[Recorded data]
• • • • • • •

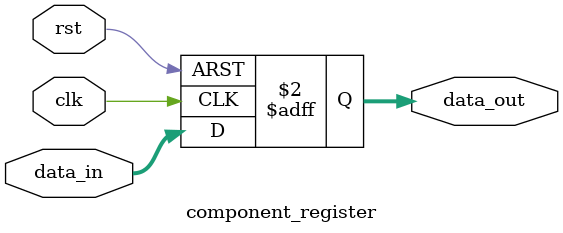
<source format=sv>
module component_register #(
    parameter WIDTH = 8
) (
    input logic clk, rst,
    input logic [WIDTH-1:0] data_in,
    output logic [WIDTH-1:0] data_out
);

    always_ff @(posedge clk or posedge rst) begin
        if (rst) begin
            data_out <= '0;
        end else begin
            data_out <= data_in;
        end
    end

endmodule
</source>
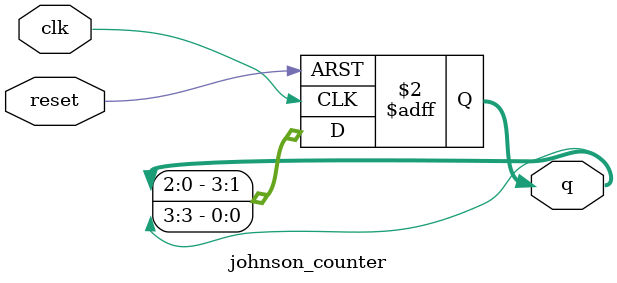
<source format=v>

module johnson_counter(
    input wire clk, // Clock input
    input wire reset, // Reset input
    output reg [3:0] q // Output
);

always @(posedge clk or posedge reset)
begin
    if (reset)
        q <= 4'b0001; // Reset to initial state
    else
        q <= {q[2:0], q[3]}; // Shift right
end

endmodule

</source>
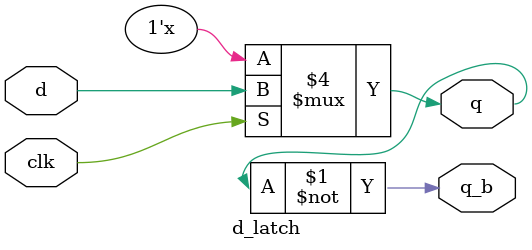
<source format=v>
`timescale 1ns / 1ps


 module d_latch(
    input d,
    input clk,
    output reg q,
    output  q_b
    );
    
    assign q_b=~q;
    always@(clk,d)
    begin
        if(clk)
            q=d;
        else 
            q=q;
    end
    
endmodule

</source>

• • • • • • •

Restate the entries verbatim, without pictures.

• **Solution below**
<source format=sv>
module component_register #(
    parameter WIDTH = 8
) (
    input logic clk, rst,
    input logic [WIDTH-1:0] data_in,
    output logic [WIDTH-1:0] data_out
);

    always_ff @(posedge clk or posedge rst) begin
        if (rst) begin
            data_out <= '0;
        end else begin
            data_out <= data_in;
        end
    end

endmodule
</source>
<source format=v>

module johnson_counter(
    input wire clk, // Clock input
    input wire reset, // Reset input
    output reg [3:0] q // Output
);

always @(posedge clk or posedge reset)
begin
    if (reset)
        q <= 4'b0001; // Reset to initial state
    else
        q <= {q[2:0], q[3]}; // Shift right
end

endmodule

</source>
<source format=v>
`timescale 1ns / 1ps


 module d_latch(
    input d,
    input clk,
    output reg q,
    output  q_b
    );
    
    assign q_b=~q;
    always@(clk,d)
    begin
        if(clk)
            q=d;
        else 
            q=q;
    end
    
endmodule

</source>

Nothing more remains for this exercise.